▸ Data shown:
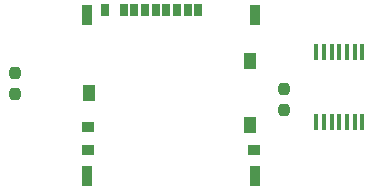
<source format=gtp>
G04 #@! TF.GenerationSoftware,KiCad,Pcbnew,(6.0.1-0)*
G04 #@! TF.CreationDate,2022-03-11T23:13:55+01:00*
G04 #@! TF.ProjectId,SDshield,53447368-6965-46c6-942e-6b696361645f,rev?*
G04 #@! TF.SameCoordinates,Original*
G04 #@! TF.FileFunction,Paste,Top*
G04 #@! TF.FilePolarity,Positive*
%FSLAX46Y46*%
G04 Gerber Fmt 4.6, Leading zero omitted, Abs format (unit mm)*
G04 Created by KiCad (PCBNEW (6.0.1-0)) date 2022-03-11 23:13:55*
%MOMM*%
%LPD*%
G01*
G04 APERTURE LIST*
G04 Aperture macros list*
%AMRoundRect*
0 Rectangle with rounded corners*
0 $1 Rounding radius*
0 $2 $3 $4 $5 $6 $7 $8 $9 X,Y pos of 4 corners*
0 Add a 4 corners polygon primitive as box body*
4,1,4,$2,$3,$4,$5,$6,$7,$8,$9,$2,$3,0*
0 Add four circle primitives for the rounded corners*
1,1,$1+$1,$2,$3*
1,1,$1+$1,$4,$5*
1,1,$1+$1,$6,$7*
1,1,$1+$1,$8,$9*
0 Add four rect primitives between the rounded corners*
20,1,$1+$1,$2,$3,$4,$5,0*
20,1,$1+$1,$4,$5,$6,$7,0*
20,1,$1+$1,$6,$7,$8,$9,0*
20,1,$1+$1,$8,$9,$2,$3,0*%
G04 Aperture macros list end*
%ADD10RoundRect,0.237500X-0.237500X0.250000X-0.237500X-0.250000X0.237500X-0.250000X0.237500X0.250000X0*%
%ADD11R,0.650000X1.000000*%
%ADD12R,1.130000X1.400000*%
%ADD13R,0.900000X1.700000*%
%ADD14R,1.000000X0.850000*%
%ADD15R,0.450000X1.450000*%
G04 APERTURE END LIST*
D10*
X136500000Y-87587500D03*
X136500000Y-89412500D03*
D11*
X152046000Y-82317000D03*
X151146000Y-82317000D03*
X150246000Y-82317000D03*
X149346000Y-82317000D03*
X148446000Y-82317000D03*
X147546000Y-82317000D03*
X146646000Y-82317000D03*
X145746000Y-82317000D03*
X144176000Y-82317000D03*
D12*
X142811000Y-89267000D03*
D13*
X142596000Y-82667000D03*
D14*
X142746000Y-92217000D03*
X142746000Y-94147000D03*
D13*
X142596000Y-96367000D03*
X156896000Y-96367000D03*
D14*
X156746000Y-94147000D03*
D12*
X156426000Y-92017000D03*
X156426000Y-86567000D03*
D13*
X156896000Y-82667000D03*
D15*
X162050000Y-91750000D03*
X162700000Y-91750000D03*
X163350000Y-91750000D03*
X164000000Y-91750000D03*
X164650000Y-91750000D03*
X165300000Y-91750000D03*
X165950000Y-91750000D03*
X165950000Y-85850000D03*
X165300000Y-85850000D03*
X164650000Y-85850000D03*
X164000000Y-85850000D03*
X163350000Y-85850000D03*
X162700000Y-85850000D03*
X162050000Y-85850000D03*
D10*
X159310000Y-88930000D03*
X159310000Y-90755000D03*
M02*

</source>
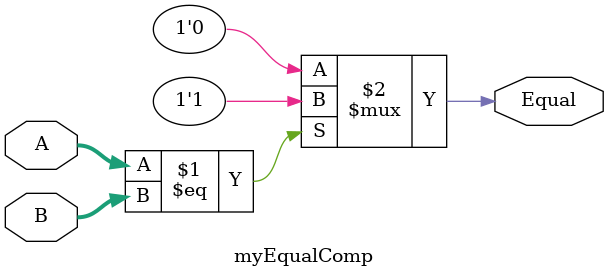
<source format=v>
module myEqualComp(
    input [3:0] A,
    input [3:0] B,
    output Equal
);

assign Equal = (A == B) ? 1'b1 : 1'b0;
    
endmodule
</source>
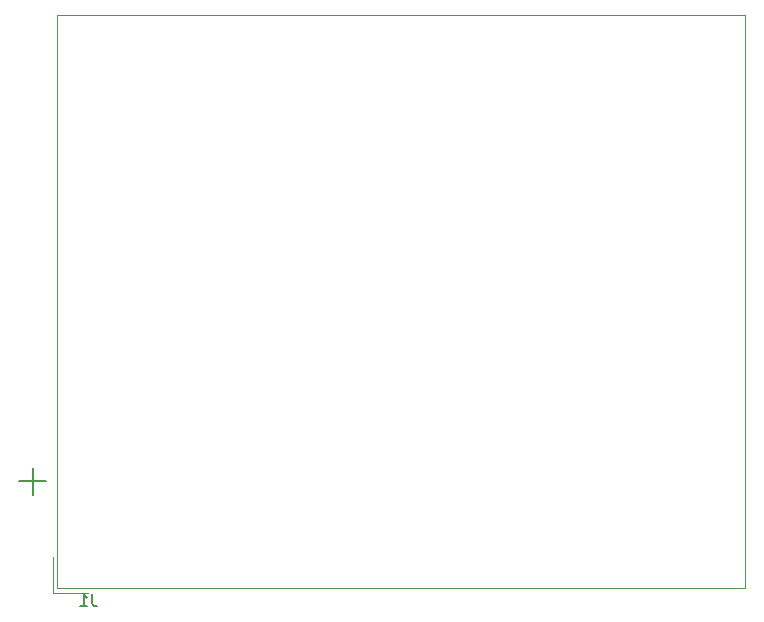
<source format=gbr>
%TF.GenerationSoftware,KiCad,Pcbnew,8.0.0-rc1-67-g7b24167398*%
%TF.CreationDate,2024-01-29T15:53:44-08:00*%
%TF.ProjectId,test,74657374-2e6b-4696-9361-645f70636258,rev?*%
%TF.SameCoordinates,Original*%
%TF.FileFunction,Legend,Bot*%
%TF.FilePolarity,Positive*%
%FSLAX46Y46*%
G04 Gerber Fmt 4.6, Leading zero omitted, Abs format (unit mm)*
G04 Created by KiCad (PCBNEW 8.0.0-rc1-67-g7b24167398) date 2024-01-29 15:53:44*
%MOMM*%
%LPD*%
G01*
G04 APERTURE LIST*
%ADD10C,0.150000*%
%ADD11C,0.120000*%
G04 APERTURE END LIST*
D10*
X101118333Y-97939819D02*
X101118333Y-98654104D01*
X101118333Y-98654104D02*
X101165952Y-98796961D01*
X101165952Y-98796961D02*
X101261190Y-98892200D01*
X101261190Y-98892200D02*
X101404047Y-98939819D01*
X101404047Y-98939819D02*
X101499285Y-98939819D01*
X100118333Y-98939819D02*
X100689761Y-98939819D01*
X100404047Y-98939819D02*
X100404047Y-97939819D01*
X100404047Y-97939819D02*
X100499285Y-98082676D01*
X100499285Y-98082676D02*
X100594523Y-98177914D01*
X100594523Y-98177914D02*
X100689761Y-98225533D01*
X97227857Y-88372200D02*
X94942143Y-88372200D01*
X96085000Y-89515057D02*
X96085000Y-87229342D01*
D11*
%TO.C,J1*%
X97785000Y-97785000D02*
X97785000Y-94785000D01*
X98165000Y-48865000D02*
X98165000Y-97405000D01*
X100785000Y-97785000D02*
X97785000Y-97785000D01*
X156405000Y-48865000D02*
X98165000Y-48865000D01*
X156405000Y-48865000D02*
X156405000Y-97405000D01*
X156405000Y-97405000D02*
X98165000Y-97405000D01*
%TD*%
M02*

</source>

▸ Try it:
Please output every entry exactly as written, apart from the pictures.

▸ Task answer:
<source format=gtp>
G04 #@! TF.GenerationSoftware,KiCad,Pcbnew,(6.0.1-0)*
G04 #@! TF.CreationDate,2022-03-11T23:13:55+01:00*
G04 #@! TF.ProjectId,SDshield,53447368-6965-46c6-942e-6b696361645f,rev?*
G04 #@! TF.SameCoordinates,Original*
G04 #@! TF.FileFunction,Paste,Top*
G04 #@! TF.FilePolarity,Positive*
%FSLAX46Y46*%
G04 Gerber Fmt 4.6, Leading zero omitted, Abs format (unit mm)*
G04 Created by KiCad (PCBNEW (6.0.1-0)) date 2022-03-11 23:13:55*
%MOMM*%
%LPD*%
G01*
G04 APERTURE LIST*
G04 Aperture macros list*
%AMRoundRect*
0 Rectangle with rounded corners*
0 $1 Rounding radius*
0 $2 $3 $4 $5 $6 $7 $8 $9 X,Y pos of 4 corners*
0 Add a 4 corners polygon primitive as box body*
4,1,4,$2,$3,$4,$5,$6,$7,$8,$9,$2,$3,0*
0 Add four circle primitives for the rounded corners*
1,1,$1+$1,$2,$3*
1,1,$1+$1,$4,$5*
1,1,$1+$1,$6,$7*
1,1,$1+$1,$8,$9*
0 Add four rect primitives between the rounded corners*
20,1,$1+$1,$2,$3,$4,$5,0*
20,1,$1+$1,$4,$5,$6,$7,0*
20,1,$1+$1,$6,$7,$8,$9,0*
20,1,$1+$1,$8,$9,$2,$3,0*%
G04 Aperture macros list end*
%ADD10RoundRect,0.237500X-0.237500X0.250000X-0.237500X-0.250000X0.237500X-0.250000X0.237500X0.250000X0*%
%ADD11R,0.650000X1.000000*%
%ADD12R,1.130000X1.400000*%
%ADD13R,0.900000X1.700000*%
%ADD14R,1.000000X0.850000*%
%ADD15R,0.450000X1.450000*%
G04 APERTURE END LIST*
D10*
X136500000Y-87587500D03*
X136500000Y-89412500D03*
D11*
X152046000Y-82317000D03*
X151146000Y-82317000D03*
X150246000Y-82317000D03*
X149346000Y-82317000D03*
X148446000Y-82317000D03*
X147546000Y-82317000D03*
X146646000Y-82317000D03*
X145746000Y-82317000D03*
X144176000Y-82317000D03*
D12*
X142811000Y-89267000D03*
D13*
X142596000Y-82667000D03*
D14*
X142746000Y-92217000D03*
X142746000Y-94147000D03*
D13*
X142596000Y-96367000D03*
X156896000Y-96367000D03*
D14*
X156746000Y-94147000D03*
D12*
X156426000Y-92017000D03*
X156426000Y-86567000D03*
D13*
X156896000Y-82667000D03*
D15*
X162050000Y-91750000D03*
X162700000Y-91750000D03*
X163350000Y-91750000D03*
X164000000Y-91750000D03*
X164650000Y-91750000D03*
X165300000Y-91750000D03*
X165950000Y-91750000D03*
X165950000Y-85850000D03*
X165300000Y-85850000D03*
X164650000Y-85850000D03*
X164000000Y-85850000D03*
X163350000Y-85850000D03*
X162700000Y-85850000D03*
X162050000Y-85850000D03*
D10*
X159310000Y-88930000D03*
X159310000Y-90755000D03*
M02*

</source>
<source format=v>
module myEqualComp(
    input [3:0] A,
    input [3:0] B,
    output Equal
);

assign Equal = (A == B) ? 1'b1 : 1'b0;
    
endmodule
</source>
<source format=gbr>
%TF.GenerationSoftware,KiCad,Pcbnew,8.0.0-rc1-67-g7b24167398*%
%TF.CreationDate,2024-01-29T15:53:44-08:00*%
%TF.ProjectId,test,74657374-2e6b-4696-9361-645f70636258,rev?*%
%TF.SameCoordinates,Original*%
%TF.FileFunction,Legend,Bot*%
%TF.FilePolarity,Positive*%
%FSLAX46Y46*%
G04 Gerber Fmt 4.6, Leading zero omitted, Abs format (unit mm)*
G04 Created by KiCad (PCBNEW 8.0.0-rc1-67-g7b24167398) date 2024-01-29 15:53:44*
%MOMM*%
%LPD*%
G01*
G04 APERTURE LIST*
%ADD10C,0.150000*%
%ADD11C,0.120000*%
G04 APERTURE END LIST*
D10*
X101118333Y-97939819D02*
X101118333Y-98654104D01*
X101118333Y-98654104D02*
X101165952Y-98796961D01*
X101165952Y-98796961D02*
X101261190Y-98892200D01*
X101261190Y-98892200D02*
X101404047Y-98939819D01*
X101404047Y-98939819D02*
X101499285Y-98939819D01*
X100118333Y-98939819D02*
X100689761Y-98939819D01*
X100404047Y-98939819D02*
X100404047Y-97939819D01*
X100404047Y-97939819D02*
X100499285Y-98082676D01*
X100499285Y-98082676D02*
X100594523Y-98177914D01*
X100594523Y-98177914D02*
X100689761Y-98225533D01*
X97227857Y-88372200D02*
X94942143Y-88372200D01*
X96085000Y-89515057D02*
X96085000Y-87229342D01*
D11*
%TO.C,J1*%
X97785000Y-97785000D02*
X97785000Y-94785000D01*
X98165000Y-48865000D02*
X98165000Y-97405000D01*
X100785000Y-97785000D02*
X97785000Y-97785000D01*
X156405000Y-48865000D02*
X98165000Y-48865000D01*
X156405000Y-48865000D02*
X156405000Y-97405000D01*
X156405000Y-97405000D02*
X98165000Y-97405000D01*
%TD*%
M02*

</source>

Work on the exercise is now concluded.